The purpose of this research report is to provide an advocacy tool to Indigenous Peoples and environmental justice communities to help develop strategies, as well as to foster inquiry and information gathering regarding many of the IRA programs and funding schemes. Indigenous Peoples have recognition in the colonial legal system of Tribal Sovereignty, inherent customary rights, and Treaty reserved rights. In addition, Indigenous Peoples also have their respective Traditional Indigenous Knowledge which serves as a foundation among other things of their legal systems, inherent responsibilities to land, air and water, and the inherent relationships embodied in all of this. If unchecked, and without Free, Prior and Informed Consent, or at the very least meaningful consultation standards that are legally enforceable, much of what is in the IRA will potentially have impacts on many Indigenous Tribal interests.
The Inflation Reduction Act (IRA) funnels billions of dollars to false solutions like carbon capture and storage (CCS), hydrogen, critical minerals, offsets and nuclear energy. The continuation of the fossil fuel and extractive industries ensures that climate chaos will accelerate. Mother Earth is warning us that we are out of time. Measures to drastically reduce extraction and phase out fossil fuels must be at the forefront of all environmental and climate-related policies. As application deadlines to the IRA become more available, decisions are being made on the allocation of the funds, and programs are being developed, the Indigenous Environmental Network (IEN) has developed this analysis to guide and inform Indigenous Peoples, Tribal nations, environmental justice communities and organizations.
The Indigenous Environmental Network situates the current US economy within a historically-constituted practice of exclusion. Indigenous Peoples, Black, Peoples of Color, (IPBPC), women and the poor already have a deep understanding of what it means to be exploited by colonial governments. Further, capitalism and extractivism is a mode of production based on racialized, sexist, and colonialist economic hierarchies, which are perpetuated today in the current politics of climate change economics.
The impacts of climate change intensifies the structural inequalities inherent in a system based on racial, gender and ethnic inequalities. It is in this framework that the Indigenous Environmental Network gives meaning to the term “environmental justice” and “Indigenous environmental justice” – understanding the term to include a deep connection to Indigenous inherent relationship to land, air and water, as well to race, ethnicity, gender, Indigeneity, and economic inequality.

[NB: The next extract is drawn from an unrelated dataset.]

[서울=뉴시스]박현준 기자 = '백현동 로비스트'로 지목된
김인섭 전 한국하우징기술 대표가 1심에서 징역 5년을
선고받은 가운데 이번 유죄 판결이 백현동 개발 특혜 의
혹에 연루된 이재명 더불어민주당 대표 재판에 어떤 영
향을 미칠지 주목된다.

Therefore, instead of focusing on provisions for obvious false solutions, this analysis focuses on the provisions that are hailed as funding for environmental justice communities, and by implication Indigenous environmental justice, even though the term environmental justice only appears about 10 times in the IRA.
The IRA does not define environmental justice, which leaves the definition up to the federal agencies that are distributing the money. Further, the terms that stand in as a proxy for environmental justice include: “underserved communities”, “low-income communities”, “Tribes”, and “Indian land”, among others.
In 2022, the US Senate Democrats issued a release stating that the IRA includes over $60 billion for “environmental justice priorities”. A key area of contention causing division among environmental justice organizations is based on claims that this bill provides sweeping funding for environmental justice communities. Proponents of the IRA continue to falsely claim this bill provides US$60 billion to alleged environmental justice communities. Much of so-called environmental justice is really based on funding mechanisms that already exist, that include loans and ‘competitive grants and funding to already existing projects.